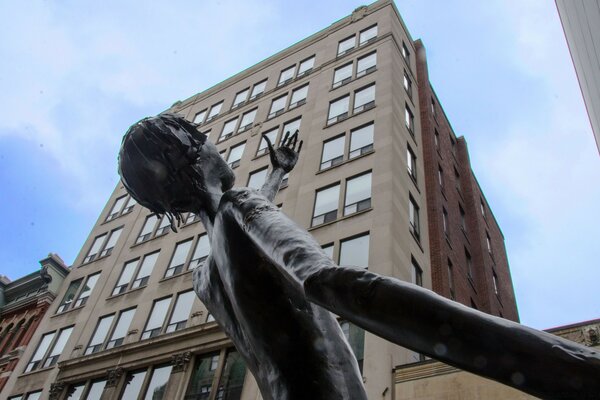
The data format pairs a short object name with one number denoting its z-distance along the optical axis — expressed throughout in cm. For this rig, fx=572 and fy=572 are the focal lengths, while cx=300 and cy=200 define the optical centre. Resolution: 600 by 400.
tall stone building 2067
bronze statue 117
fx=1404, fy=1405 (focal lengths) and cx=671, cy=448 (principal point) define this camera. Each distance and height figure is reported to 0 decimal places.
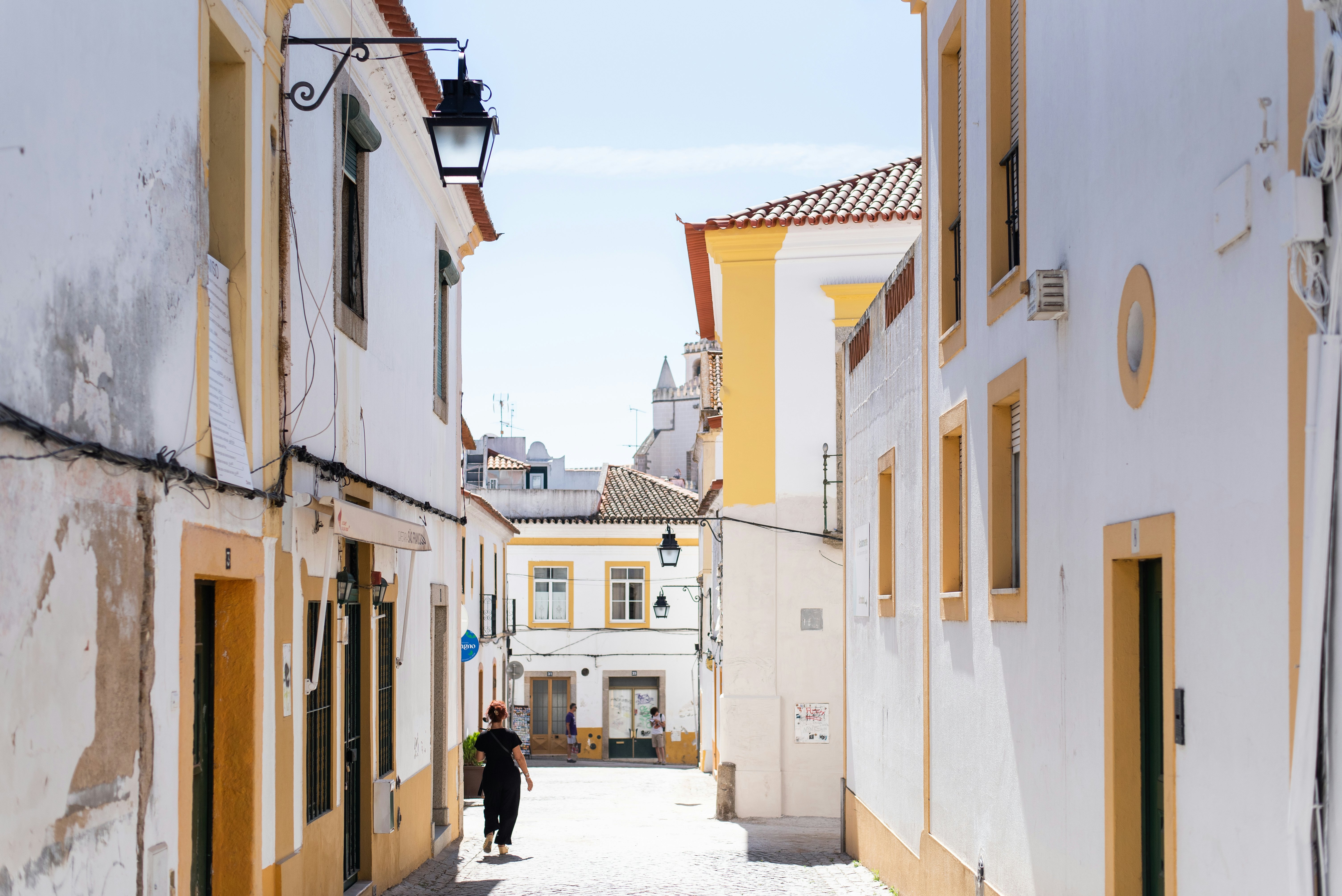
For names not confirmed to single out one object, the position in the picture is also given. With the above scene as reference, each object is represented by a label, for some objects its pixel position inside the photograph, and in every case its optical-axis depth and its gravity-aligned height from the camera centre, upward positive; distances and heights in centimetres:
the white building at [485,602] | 2469 -120
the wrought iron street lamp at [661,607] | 3222 -148
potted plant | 1998 -322
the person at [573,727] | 3934 -512
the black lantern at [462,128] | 812 +241
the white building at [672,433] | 6294 +505
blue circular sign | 1739 -126
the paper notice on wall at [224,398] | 688 +74
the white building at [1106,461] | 411 +34
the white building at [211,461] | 480 +40
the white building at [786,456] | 1773 +113
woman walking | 1380 -228
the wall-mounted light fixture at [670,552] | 2275 -12
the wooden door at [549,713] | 4066 -488
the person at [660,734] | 3956 -537
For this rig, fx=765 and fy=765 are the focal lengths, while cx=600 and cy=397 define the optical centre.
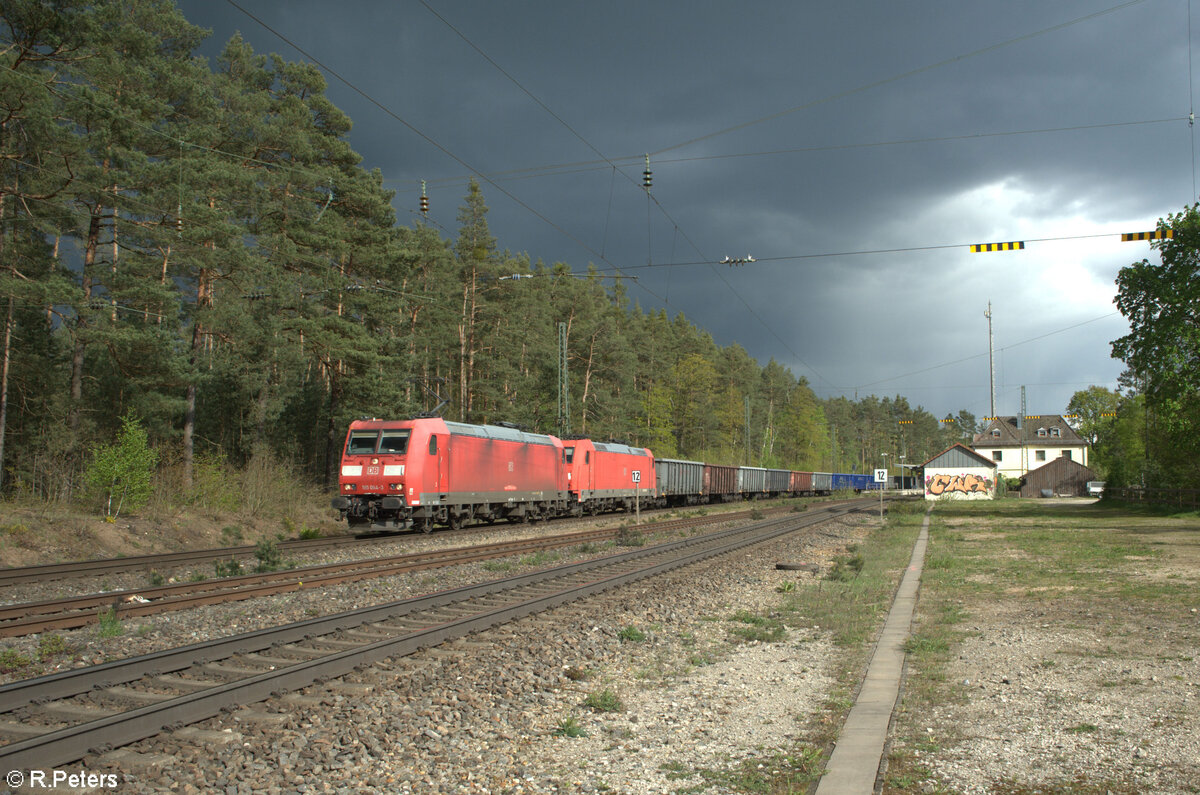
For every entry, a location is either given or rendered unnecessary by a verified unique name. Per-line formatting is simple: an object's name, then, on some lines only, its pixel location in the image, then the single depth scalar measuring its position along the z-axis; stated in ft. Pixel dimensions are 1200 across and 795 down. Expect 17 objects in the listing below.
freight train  72.02
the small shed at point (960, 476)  221.05
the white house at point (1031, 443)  345.10
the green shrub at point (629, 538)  69.21
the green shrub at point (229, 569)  46.57
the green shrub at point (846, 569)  50.08
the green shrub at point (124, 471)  66.54
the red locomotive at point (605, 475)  109.70
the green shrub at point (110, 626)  29.32
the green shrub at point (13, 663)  24.43
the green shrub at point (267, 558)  49.01
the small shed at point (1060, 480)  273.95
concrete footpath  16.39
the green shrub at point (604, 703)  22.26
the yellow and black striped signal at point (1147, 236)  54.80
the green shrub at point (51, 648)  26.32
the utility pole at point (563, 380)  113.91
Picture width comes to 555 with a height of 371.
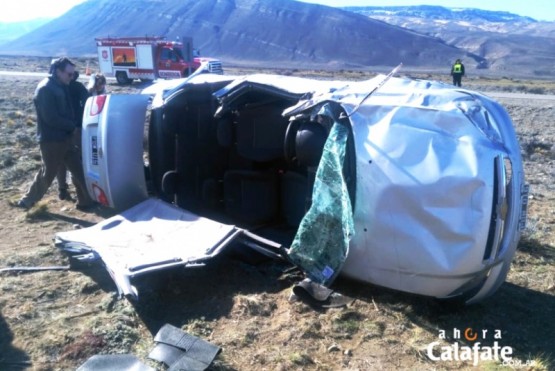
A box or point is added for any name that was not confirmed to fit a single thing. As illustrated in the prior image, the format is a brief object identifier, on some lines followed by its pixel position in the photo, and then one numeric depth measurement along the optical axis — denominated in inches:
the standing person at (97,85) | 319.0
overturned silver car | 156.3
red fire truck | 1194.6
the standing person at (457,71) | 1104.8
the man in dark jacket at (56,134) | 278.4
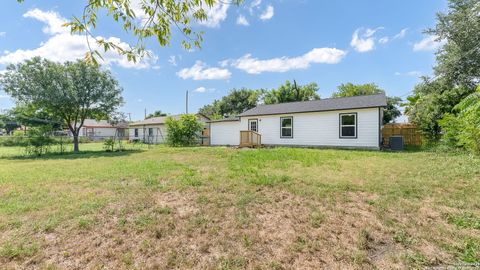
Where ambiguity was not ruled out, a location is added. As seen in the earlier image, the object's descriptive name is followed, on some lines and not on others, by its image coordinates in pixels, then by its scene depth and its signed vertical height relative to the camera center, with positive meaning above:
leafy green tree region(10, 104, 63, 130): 14.17 +1.39
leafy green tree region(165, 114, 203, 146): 16.75 +0.60
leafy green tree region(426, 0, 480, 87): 11.16 +4.76
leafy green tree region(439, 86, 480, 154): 7.55 +0.24
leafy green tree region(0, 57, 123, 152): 13.03 +2.92
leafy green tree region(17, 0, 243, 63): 2.14 +1.19
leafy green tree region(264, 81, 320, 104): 29.28 +5.67
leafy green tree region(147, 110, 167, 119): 53.52 +5.78
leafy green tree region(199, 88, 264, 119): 36.53 +6.02
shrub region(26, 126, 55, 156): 12.42 -0.08
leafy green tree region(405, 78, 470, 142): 12.78 +1.99
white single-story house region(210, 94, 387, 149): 12.04 +0.92
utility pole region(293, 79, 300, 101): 29.11 +6.08
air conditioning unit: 12.00 -0.27
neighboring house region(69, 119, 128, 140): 40.03 +1.66
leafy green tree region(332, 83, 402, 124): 25.16 +6.12
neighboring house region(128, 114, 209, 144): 24.81 +1.08
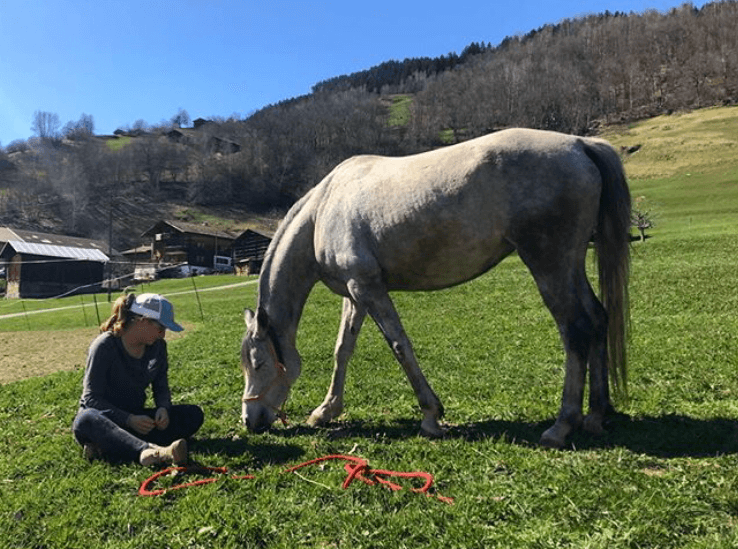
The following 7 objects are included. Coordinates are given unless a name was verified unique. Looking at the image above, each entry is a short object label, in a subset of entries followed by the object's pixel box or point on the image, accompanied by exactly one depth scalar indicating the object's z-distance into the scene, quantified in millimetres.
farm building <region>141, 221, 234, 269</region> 70062
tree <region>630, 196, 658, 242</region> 34875
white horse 4797
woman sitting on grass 4820
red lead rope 3920
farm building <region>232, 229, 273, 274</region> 69500
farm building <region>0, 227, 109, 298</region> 54938
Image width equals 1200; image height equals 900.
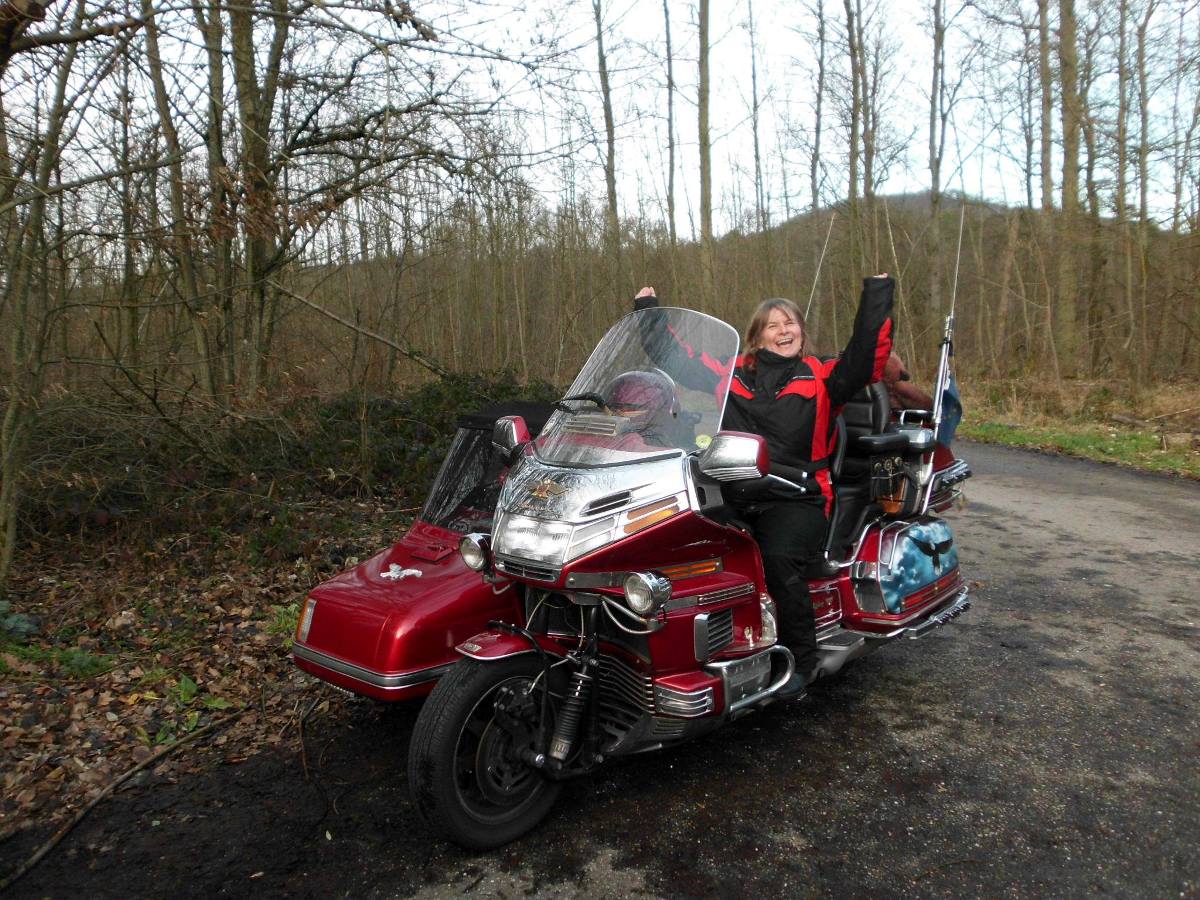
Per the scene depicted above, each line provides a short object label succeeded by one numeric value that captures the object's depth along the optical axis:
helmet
=-=-=
(What the task asks)
Look through the data above. Find each line with the string "focal" and copy it.

(Task response)
The data format pairs a short object name with one number denoting its z-distance along the optical axis — expressed throughout in cm. For this rig, fx=572 and fy=572 are the focal lengths, while cx=300 and cy=200 define the optical centre. Resolution: 600 by 400.
fx=1404, fy=1405 (focal lengths) and cx=671, cy=448 (principal point) define this camera. Each distance and height figure is reported to 0 decimal places.
For this rig, fx=765 and fy=765 are the focal lengths, while cx=600 and cy=397 define the optical centre.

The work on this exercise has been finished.